Over the years, I’ve been involved in developing research programs and projects in education technology, games, and virtual reality. As I’ve developed my thinking around funding and conducting research in learning technologies, I always come back to an unpublished technical report written by one of my early mentors in the Navy. Norm Lane was a brilliant behavioral scientist who was commissioned as a Navy Aerospace Experimental Psychologist in 1963 and had retired when I first met him in 1994. After he retired, he wrote a technical report on issues related to validating efficacy of virtual reality based training systems. Like the Ark of the Covenant at the end of Raiders of the Lost Ark, this report was lost in the vast government archives, but I saved a copy and it has influenced the way I currently see efficacy research and behavioral science research writ large.
The premise of the paper is quite simple and although he was evaluating virtual reality systems that were state of the art in 1994, the same issues exist today. Dr. Lane reasoned that every virtual interface (and the virtual environment itself) introduces noise to the evaluation data because the interfaces themselves operate at a level that is not a perfect replication of the real world action or perception. So, if you have a headset, haptics, and a locomotive interface connected to a virtual environment, each element, including the virtual environment, adds a layer of noise to the research data. Change or upgrade any element and the complex relationships are altered.
This logic has far reaching consequences for behavioral science research because it calls into question the extent to which research in virtual environments or learning technologies can be generalized beyond highly specific contexts. Human beings themselves are innately noisy and variable creatures. As a result, behavioral science research that does not involve technology is itself highly variable. If each additional layer of technology we introduce adds to the variability of human data, we might well question how we fund, conduct, and interpret research involving humans and the use of technology.

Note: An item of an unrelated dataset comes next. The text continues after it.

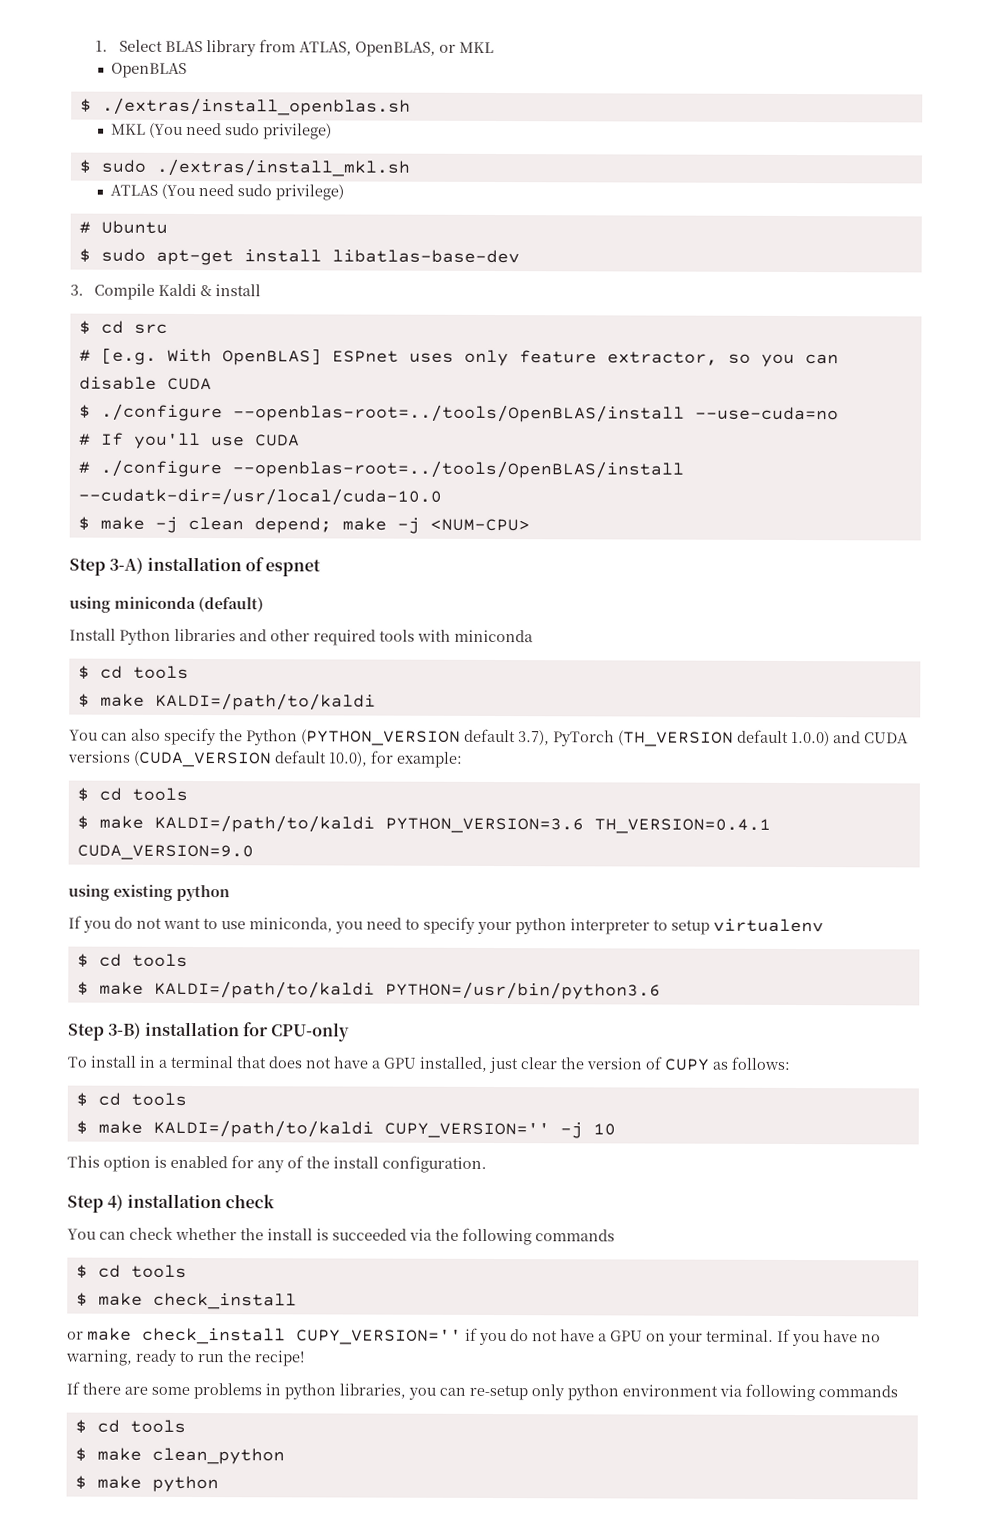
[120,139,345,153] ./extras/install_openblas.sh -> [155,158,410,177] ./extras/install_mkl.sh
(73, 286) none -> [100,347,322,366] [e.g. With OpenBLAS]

Since behavior is highly context specific, we can’t reasonably expect to generalize across different games, virtual environments, intelligent tutoring systems, or any other interfaces that humans use. Change one element and the context changes. In short, it’s a leap to think that a research study that examines a single or even a group of technologies, generalizes beyond those specific technologies (or specific products). The results MIGHT be applicable in another context, but then again, they may not. An argument might be made that if we continue to reductively conduct this type of research, we will refine our understanding over time. However, fields like education, training, and healthcare require immediate solutions.
What is the alternative? As I’ve written before, I advocate working within Donald Stoke’s concept of Pasteur’s Quadrant; basic research that iteratively and intentionally pursues applied goals. If the immediate necessity is to develop a product or application that is effective, developing insights into the fundamental nature and complexities of human behavior is a secondary concern. The primary goal is to rapidly progress towards a solution and to conduct fundamental research as needed to reach that goal. In noisy contexts such as varied learning environments and the variability of student populations, you can’t expect basic research to consistently translate into an effective application if you disconnect the basic research from the applied goal. So, you conduct basic research to answer the questions you need in the environments of interest and then iterate basic and applied research to make your specific application effective. In the process, you will learn things that may be generalizable to other applications, but you treat that information as an assumption, not a certainty.
The other important benefit of this approach is that you more rapidly transition concepts from basic research into a product because basic and applied research become one continuous process freed from disconnects caused by publication lag and possible failures resulting from basic research studies that don’t translate into practice.
Creating research programs using Pasteur’s Quadrant requires a different funding model than is currently applied to most edtech development projects. Overall, funding levels for an individual project are necessarily higher to cover both the development of a professional quality application AND for conducting a series of iterative research projects to inform the design and refinement of the application’s effectiveness. In the long term, the cost should be lower due to improved research efficiency and product effectiveness.
This is one reason why we have been proposing an advanced research program fund modelled roughly around the Defense Advanced Research Project Agency (DARPA) that would be sourced by private and public funding that would tackle challenging technical problems that have eluded the learning technology community using traditional R&D and funding mechanisms. We are not proposing this model as a replacement for the traditional basic/applied research model, but as another tool to find solutions to hard education challenges that have remained elusive using traditional models.
Lane, Norman E. (1994). Special Report Measuring Performance in Virtual Environment Training Applications: Issues and Approaches. U.S. Army Research Laboratory Scientific Services Program, TCN 93-176.
Shilling, R. (2015). Why We Need a DARPA for Education. Retrieved July 06, 2017, from https://www.scientificamerican.com/article/why-we-need-a-darpa-for-education/
Stokes, D. E. (1997). Pasteur’s quadrant basic science and technological innovation. Washington: Brookings Institution Press.